#### Work task
Take the line with "and AND5 (temp[4], temp[0], temp[8]);" and every line after it in the data. Transcribe them exactly, through the last.

#### Study material
***

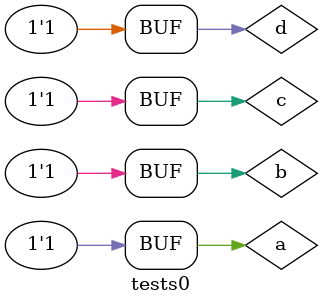
<source format=v>

module s0 (s, a, b, c, d);

output s;
input a, b, c, d;
wire temp[0:11];

and AND1 (temp[0], ~a, ~b);
and AND2 (temp[1], b, d);
and AND3 (temp[2], ~c, ~d);
and AND4 (temp[3], a, c);

xor XOR1 (temp[8], c, d);
xor XOR2 (temp[9], a, c);
xor XOR3 (temp[10], a, b);
xor XOR4 (temp[11], b, d);
and AND5 (temp[4], temp[0], temp[8]);
and AND6 (temp[5], temp[1], temp[9]);
and AND7 (temp[6], temp[2], temp[10]);
and AND8 (temp[7], temp[3], temp[11]);
or OR1 (s, temp[4], temp[5], temp[6], temp[7]);

endmodule //

module tests0;  

wire s;
reg a, b, c, d;

s0 s0 (s, a, b, c, d);

 initial begin
      $display("\Prova 01_f - Ludmily Caldeira da Silva - 417290\n");
      $display("TESTE\n");
      $display("\na   b   c    d    s0\n");
      $monitor("%b   %b   %b    %b    %b", a, b, c, d, s);
		
		  a=0; b=0; c=0; d=0;
    #1  a=0; b=0; c=0; d=1;
    #1  a=0; b=0; c=1; d=0;
    #1  a=0; b=0; c=1; d=1;
	 #1  a=0; b=1; c=0; d=0;
    #1  a=0; b=1; c=0; d=1;
    #1  a=0; b=1; c=1; d=0;
    #1  a=0; b=1; c=1; d=1;
    #1  a=1; b=0; c=0; d=0;
    #1  a=1; b=0; c=0; d=1;
    #1  a=1; b=0; c=1; d=0;
	 #1  a=1; b=0; c=1; d=1;
    #1  a=1; b=1; c=0; d=0;
    #1  a=1; b=1; c=0; d=1;
    #1  a=1; b=1; c=1; d=0;
    #1  a=1; b=1; c=1; d=1;  
	    		  
    end
 
endmodule //

/*

RESULTADOS OBTIDOS

    Prova 01_f - Ludmily Caldeira da Silva - 417290
    
    TESTE
    
    
    a   b   c    d    s0
    
    0   0   0    0    0
    0   0   0    1    1
    0   0   1    0    1
    0   0   1    1    0
    0   1   0    0    1
    0   1   0    1    0
    0   1   1    0    0
    0   1   1    1    1
    1   0   0    0    1
    1   0   0    1    0
    1   0   1    0    0
    1   0   1    1    1
    1   1   0    0    0
    1   1   0    1    1
    1   1   1    0    1
    1   1   1    1    0 

*/
</source>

***

#### Result
and AND5 (temp[4], temp[0], temp[8]);
and AND6 (temp[5], temp[1], temp[9]);
and AND7 (temp[6], temp[2], temp[10]);
and AND8 (temp[7], temp[3], temp[11]);
or OR1 (s, temp[4], temp[5], temp[6], temp[7]);

endmodule //

module tests0;  

wire s;
reg a, b, c, d;

s0 s0 (s, a, b, c, d);

 initial begin
      $display("\Prova 01_f - Ludmily Caldeira da Silva - 417290\n");
      $display("TESTE\n");
      $display("\na   b   c    d    s0\n");
      $monitor("%b   %b   %b    %b    %b", a, b, c, d, s);
		
		  a=0; b=0; c=0; d=0;
    #1  a=0; b=0; c=0; d=1;
    #1  a=0; b=0; c=1; d=0;
    #1  a=0; b=0; c=1; d=1;
	 #1  a=0; b=1; c=0; d=0;
    #1  a=0; b=1; c=0; d=1;
    #1  a=0; b=1; c=1; d=0;
    #1  a=0; b=1; c=1; d=1;
    #1  a=1; b=0; c=0; d=0;
    #1  a=1; b=0; c=0; d=1;
    #1  a=1; b=0; c=1; d=0;
	 #1  a=1; b=0; c=1; d=1;
    #1  a=1; b=1; c=0; d=0;
    #1  a=1; b=1; c=0; d=1;
    #1  a=1; b=1; c=1; d=0;
    #1  a=1; b=1; c=1; d=1;  
	    		  
    end
 
endmodule //

/*

RESULTADOS OBTIDOS

    Prova 01_f - Ludmily Caldeira da Silva - 417290
    
    TESTE
    
    
    a   b   c    d    s0
    
    0   0   0    0    0
    0   0   0    1    1
    0   0   1    0    1
    0   0   1    1    0
    0   1   0    0    1
    0   1   0    1    0
    0   1   1    0    0
    0   1   1    1    1
    1   0   0    0    1
    1   0   0    1    0
    1   0   1    0    0
    1   0   1    1    1
    1   1   0    0    0
    1   1   0    1    1
    1   1   1    0    1
    1   1   1    1    0 

*/
</source>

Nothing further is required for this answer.